**Task item**
Nothing in the entries should be altered. Write them out in full.

**Exercise material**
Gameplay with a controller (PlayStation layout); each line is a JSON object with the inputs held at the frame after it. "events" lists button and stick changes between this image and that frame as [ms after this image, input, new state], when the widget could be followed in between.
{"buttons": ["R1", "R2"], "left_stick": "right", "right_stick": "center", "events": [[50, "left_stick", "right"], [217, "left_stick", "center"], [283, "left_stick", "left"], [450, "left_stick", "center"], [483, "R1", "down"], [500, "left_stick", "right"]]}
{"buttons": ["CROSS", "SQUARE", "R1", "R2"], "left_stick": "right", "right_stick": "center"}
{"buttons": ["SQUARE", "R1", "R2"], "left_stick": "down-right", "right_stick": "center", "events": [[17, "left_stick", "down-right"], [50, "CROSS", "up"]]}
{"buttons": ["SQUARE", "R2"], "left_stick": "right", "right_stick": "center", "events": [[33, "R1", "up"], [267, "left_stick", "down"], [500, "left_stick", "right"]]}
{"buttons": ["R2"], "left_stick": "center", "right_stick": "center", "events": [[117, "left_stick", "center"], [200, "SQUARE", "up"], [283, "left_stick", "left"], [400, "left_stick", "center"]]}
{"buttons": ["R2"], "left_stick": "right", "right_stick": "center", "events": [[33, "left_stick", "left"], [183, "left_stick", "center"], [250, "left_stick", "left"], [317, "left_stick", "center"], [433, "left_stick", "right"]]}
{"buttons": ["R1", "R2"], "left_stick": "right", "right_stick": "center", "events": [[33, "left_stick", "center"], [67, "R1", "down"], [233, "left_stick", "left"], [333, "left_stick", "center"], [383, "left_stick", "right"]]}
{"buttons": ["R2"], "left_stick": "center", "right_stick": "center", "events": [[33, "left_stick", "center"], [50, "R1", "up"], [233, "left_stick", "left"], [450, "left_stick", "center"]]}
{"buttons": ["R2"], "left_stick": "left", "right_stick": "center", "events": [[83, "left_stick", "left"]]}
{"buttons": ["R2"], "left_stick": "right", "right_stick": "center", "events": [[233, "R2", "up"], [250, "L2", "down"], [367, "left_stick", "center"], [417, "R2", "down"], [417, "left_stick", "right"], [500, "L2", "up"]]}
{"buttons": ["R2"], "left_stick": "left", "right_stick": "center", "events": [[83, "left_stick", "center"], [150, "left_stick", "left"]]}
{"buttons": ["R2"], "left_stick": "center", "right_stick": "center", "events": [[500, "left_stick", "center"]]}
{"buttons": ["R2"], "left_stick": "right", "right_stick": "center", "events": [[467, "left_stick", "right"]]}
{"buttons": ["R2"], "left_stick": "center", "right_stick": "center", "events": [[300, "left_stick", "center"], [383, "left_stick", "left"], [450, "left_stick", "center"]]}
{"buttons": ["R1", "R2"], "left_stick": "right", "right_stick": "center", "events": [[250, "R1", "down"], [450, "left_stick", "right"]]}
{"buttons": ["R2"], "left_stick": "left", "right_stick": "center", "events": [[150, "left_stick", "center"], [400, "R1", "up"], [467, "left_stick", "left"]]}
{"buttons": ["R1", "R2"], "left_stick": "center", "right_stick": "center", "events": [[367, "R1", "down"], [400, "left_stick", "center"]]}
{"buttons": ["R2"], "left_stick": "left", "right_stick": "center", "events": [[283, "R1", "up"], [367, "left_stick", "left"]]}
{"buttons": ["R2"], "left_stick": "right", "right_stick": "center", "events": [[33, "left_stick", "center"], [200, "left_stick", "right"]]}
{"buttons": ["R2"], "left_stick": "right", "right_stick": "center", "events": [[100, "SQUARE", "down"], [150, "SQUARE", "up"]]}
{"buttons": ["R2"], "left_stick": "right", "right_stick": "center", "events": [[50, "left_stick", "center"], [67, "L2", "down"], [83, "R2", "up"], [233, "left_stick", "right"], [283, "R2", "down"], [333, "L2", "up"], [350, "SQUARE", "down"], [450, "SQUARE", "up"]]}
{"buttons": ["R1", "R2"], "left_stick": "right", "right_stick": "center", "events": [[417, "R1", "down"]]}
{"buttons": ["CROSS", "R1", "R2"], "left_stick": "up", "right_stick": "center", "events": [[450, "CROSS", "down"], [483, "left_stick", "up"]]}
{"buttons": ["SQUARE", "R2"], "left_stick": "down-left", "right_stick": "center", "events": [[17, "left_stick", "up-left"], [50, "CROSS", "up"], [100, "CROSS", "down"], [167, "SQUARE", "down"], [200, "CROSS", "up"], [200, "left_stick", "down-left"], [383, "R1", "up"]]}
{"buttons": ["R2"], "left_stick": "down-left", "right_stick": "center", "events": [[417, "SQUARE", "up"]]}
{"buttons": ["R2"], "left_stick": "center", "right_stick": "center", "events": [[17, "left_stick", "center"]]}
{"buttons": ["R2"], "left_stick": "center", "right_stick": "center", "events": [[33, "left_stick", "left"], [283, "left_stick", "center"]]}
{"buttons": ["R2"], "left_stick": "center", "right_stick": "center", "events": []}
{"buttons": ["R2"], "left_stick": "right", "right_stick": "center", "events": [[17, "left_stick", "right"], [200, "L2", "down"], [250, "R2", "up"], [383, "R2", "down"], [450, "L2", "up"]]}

**Solution for this exercise**
Gameplay with a controller (PlayStation layout); each line is a JSON object with the inputs held at the frame after it. "events" lists button and stick changes between this image and that frame as [ms after this image, input, new state], when the widget could be followed in between.
{"buttons": ["R1", "R2"], "left_stick": "right", "right_stick": "center", "events": [[50, "left_stick", "right"], [217, "left_stick", "center"], [283, "left_stick", "left"], [450, "left_stick", "center"], [483, "R1", "down"], [500, "left_stick", "right"]]}
{"buttons": ["CROSS", "SQUARE", "R1", "R2"], "left_stick": "right", "right_stick": "center"}
{"buttons": ["SQUARE", "R1", "R2"], "left_stick": "down-right", "right_stick": "center", "events": [[17, "left_stick", "down-right"], [50, "CROSS", "up"]]}
{"buttons": ["SQUARE", "R2"], "left_stick": "right", "right_stick": "center", "events": [[33, "R1", "up"], [267, "left_stick", "down"], [500, "left_stick", "right"]]}
{"buttons": ["R2"], "left_stick": "center", "right_stick": "center", "events": [[117, "left_stick", "center"], [200, "SQUARE", "up"], [283, "left_stick", "left"], [400, "left_stick", "center"]]}
{"buttons": ["R2"], "left_stick": "right", "right_stick": "center", "events": [[33, "left_stick", "left"], [183, "left_stick", "center"], [250, "left_stick", "left"], [317, "left_stick", "center"], [433, "left_stick", "right"]]}
{"buttons": ["R1", "R2"], "left_stick": "right", "right_stick": "center", "events": [[33, "left_stick", "center"], [67, "R1", "down"], [233, "left_stick", "left"], [333, "left_stick", "center"], [383, "left_stick", "right"]]}
{"buttons": ["R2"], "left_stick": "center", "right_stick": "center", "events": [[33, "left_stick", "center"], [50, "R1", "up"], [233, "left_stick", "left"], [450, "left_stick", "center"]]}
{"buttons": ["R2"], "left_stick": "left", "right_stick": "center", "events": [[83, "left_stick", "left"]]}
{"buttons": ["R2"], "left_stick": "right", "right_stick": "center", "events": [[233, "R2", "up"], [250, "L2", "down"], [367, "left_stick", "center"], [417, "R2", "down"], [417, "left_stick", "right"], [500, "L2", "up"]]}
{"buttons": ["R2"], "left_stick": "left", "right_stick": "center", "events": [[83, "left_stick", "center"], [150, "left_stick", "left"]]}
{"buttons": ["R2"], "left_stick": "center", "right_stick": "center", "events": [[500, "left_stick", "center"]]}
{"buttons": ["R2"], "left_stick": "right", "right_stick": "center", "events": [[467, "left_stick", "right"]]}
{"buttons": ["R2"], "left_stick": "center", "right_stick": "center", "events": [[300, "left_stick", "center"], [383, "left_stick", "left"], [450, "left_stick", "center"]]}
{"buttons": ["R1", "R2"], "left_stick": "right", "right_stick": "center", "events": [[250, "R1", "down"], [450, "left_stick", "right"]]}
{"buttons": ["R2"], "left_stick": "left", "right_stick": "center", "events": [[150, "left_stick", "center"], [400, "R1", "up"], [467, "left_stick", "left"]]}
{"buttons": ["R1", "R2"], "left_stick": "center", "right_stick": "center", "events": [[367, "R1", "down"], [400, "left_stick", "center"]]}
{"buttons": ["R2"], "left_stick": "left", "right_stick": "center", "events": [[283, "R1", "up"], [367, "left_stick", "left"]]}
{"buttons": ["R2"], "left_stick": "right", "right_stick": "center", "events": [[33, "left_stick", "center"], [200, "left_stick", "right"]]}
{"buttons": ["R2"], "left_stick": "right", "right_stick": "center", "events": [[100, "SQUARE", "down"], [150, "SQUARE", "up"]]}
{"buttons": ["R2"], "left_stick": "right", "right_stick": "center", "events": [[50, "left_stick", "center"], [67, "L2", "down"], [83, "R2", "up"], [233, "left_stick", "right"], [283, "R2", "down"], [333, "L2", "up"], [350, "SQUARE", "down"], [450, "SQUARE", "up"]]}
{"buttons": ["R1", "R2"], "left_stick": "right", "right_stick": "center", "events": [[417, "R1", "down"]]}
{"buttons": ["CROSS", "R1", "R2"], "left_stick": "up", "right_stick": "center", "events": [[450, "CROSS", "down"], [483, "left_stick", "up"]]}
{"buttons": ["SQUARE", "R2"], "left_stick": "down-left", "right_stick": "center", "events": [[17, "left_stick", "up-left"], [50, "CROSS", "up"], [100, "CROSS", "down"], [167, "SQUARE", "down"], [200, "CROSS", "up"], [200, "left_stick", "down-left"], [383, "R1", "up"]]}
{"buttons": ["R2"], "left_stick": "down-left", "right_stick": "center", "events": [[417, "SQUARE", "up"]]}
{"buttons": ["R2"], "left_stick": "center", "right_stick": "center", "events": [[17, "left_stick", "center"]]}
{"buttons": ["R2"], "left_stick": "center", "right_stick": "center", "events": [[33, "left_stick", "left"], [283, "left_stick", "center"]]}
{"buttons": ["R2"], "left_stick": "center", "right_stick": "center", "events": []}
{"buttons": ["R2"], "left_stick": "right", "right_stick": "center", "events": [[17, "left_stick", "right"], [200, "L2", "down"], [250, "R2", "up"], [383, "R2", "down"], [450, "L2", "up"]]}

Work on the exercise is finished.